About One Love and Yards for Yeardley
One Love was founded in 2010 in memory of Yeardley Love. Yeardley was a senior at the Univeristy of Virginia when she was beaten to death by her ex-boyfriend.
In 2012, Yeardley’s mother Sharon Love decided to bring awareness to Relationship Violence the same way MADD brought attention to drinking and driving. She knew that by educating everyone to recognize the signs of unhealthy relationships and empowering bystanders to take action real change could take place.
The One Love foundation was established to work across the country to raise awareness of abuse and how to prevent it.
The #Yards4Yeardley event empowers communities to walk, run and ride to raise awareness for One Love and the movement to end abuse.
Learn more about the organization at www.joinonelove.org
Yards of Yeardley at SUNY Oneonta
This year the SUNYAC (Athletic Conference) challenged all of its member schools to host a Yards for Yeardley event with a goal of 55 millions yards walked (or run, danced, hopped, skipped, etc) to raise awareness about the issue of relationship violence.
We hope that as many members of the SUNY Oneonta community as possible will join us at Red Dragon Field between the hours of 9am and 5pm.
We are kicking off a few days early and encouraging members of the campus community to dedicate their walking to our collective total of 10 million yards.
For faculty, staff and off-campus students:
You can choose to enter the places you walk to and from and let us do the math, or just simply enter the information from your fitness tracker.

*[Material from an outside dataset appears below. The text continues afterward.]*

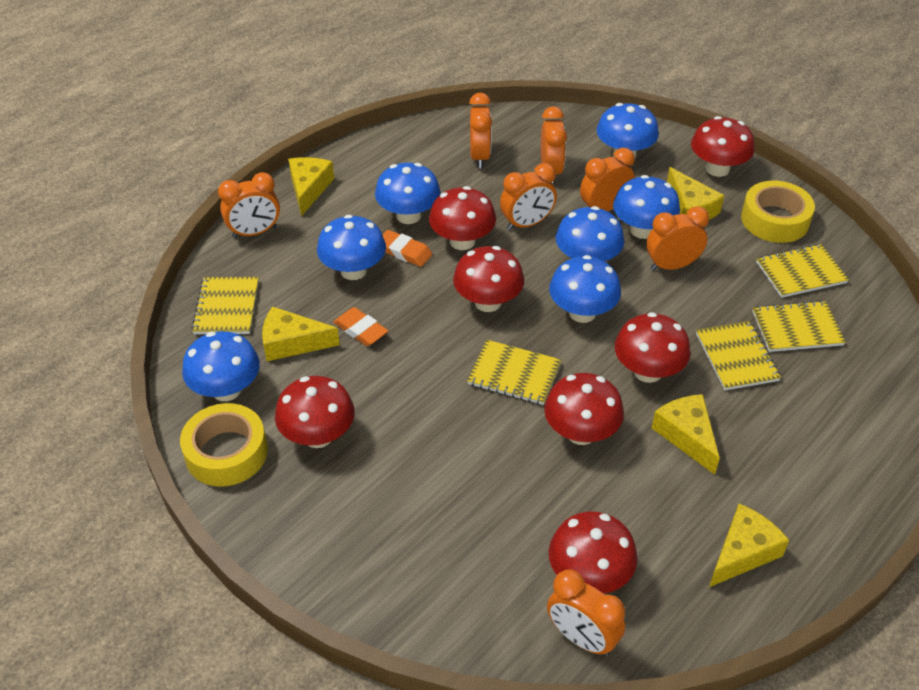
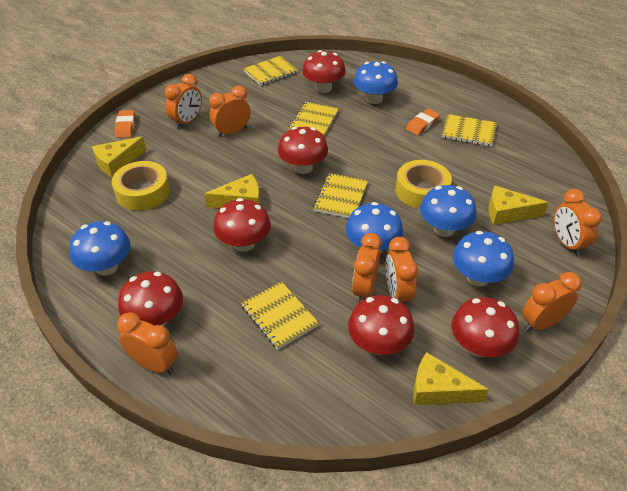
blue mushroom: [182,331,260,401] [317,215,386,280] [375,163,441,224] [549,255,621,323] [556,206,624,261] [597,103,659,158] [613,175,680,239] = 7 -> [69,221,131,276] [345,202,403,253] [353,61,398,104] [420,185,476,237] [453,231,514,286] = 5
red mushroom: [275,376,355,448] [429,186,496,250] [453,246,524,312] [544,373,624,445] [549,512,638,594] [615,312,691,383] [691,116,755,177] = 7 -> [118,271,183,326] [213,198,271,252] [278,127,328,174] [302,50,346,93] [348,295,415,355] [452,297,519,357] = 6
yellow cheese: [262,306,340,361] [288,157,334,216] [652,394,720,475] [667,167,725,220] [709,504,789,587] = 5 -> [92,136,146,177] [204,174,260,208] [413,352,489,405] [488,186,549,225] = 4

We also hope that you will take a moment to read about the warning signs of an unhealthy relationship which are also on the tracking form.
Look for the OneLove boxes in all the buildings on campus. Drop your form off to any box by the end of the day on Monday April 16 to contribute your yards.
If you live in a residence hall on campus:
You can request a tracking form from Rebecca Harrington (see instructions above) or you can simply use the tickets available at the hall cage in your building. Simply grab a ticket on your way out the door and drop off at the box at your destination location. Take a moment to read the information on the back of the ticket on your way there.
OneLove/Yards for Yeardley Drop-Off Boxes
Look for the drop off boxes beginning Monday, April 8.
Join Team OneLove
Get trained to become an Escalation Facilitator and lead workshops to end domestic violence at:
To become a facilitator at SUNY Oneonta, to request an Escalation workshop on the SUNY Oneonta campus or to get involved with planning next year’s event call 607.436.3540.
Relationship Violence Affects Us All
94% of adults in the US will never perpetrate against their partner, yet 1 in 3 women and 1 in 4 men will experience relationship violence in their lifetime.*
Nearly 50% of these woman and nearly 40% of these men experience relationship violence for the first time between the ages of 18 and 24.*
*National Intimate Partner and Sexual Violence Survey-2010 Report. National Center for Injury Prevention and Control. Centers for Disease Control and Prevention.
10 Signs of an Unhealthy Relationship
Intensity Over the top behavior that feels like too much too soon. Lying to cover up insecurity. Obsessive behavior.
Jealousy Irrational, angry behavior when you speak with someone they perceive as a threat. Persistently accusing you of flirtatious or inappropriate behavior.
Control Telling you what to wear, who to hang out with, when to speak or what to think.
Isolation Insisting you only spend time with them. Making you dependent on them for money, love or acceptance.
Sabotage Making you miss school, work or something important to you by starting a fight, pretending to be sick, breaking up with you, or hiding your phone or keys.
Criticism Calling you names. Brainwashing you to feel worthless.
Blame Making you feel guilty. Making you feel like everything is your fault.
Anger Overreacting to small issues. Losing control. Violent outbursts. Making you feel afraid.
Alcohol Becoming overly-emotional after drinking. Sobbing, threatening to harm oneself, becoming violent or angry.
Not remembering what happened while drunk. Using ‘ I was drunk’ as an excuse for poor behavior.
Group Conquest Acting differently when in a group than when alone. Treating partners as conquests. Sexual one-upmanship.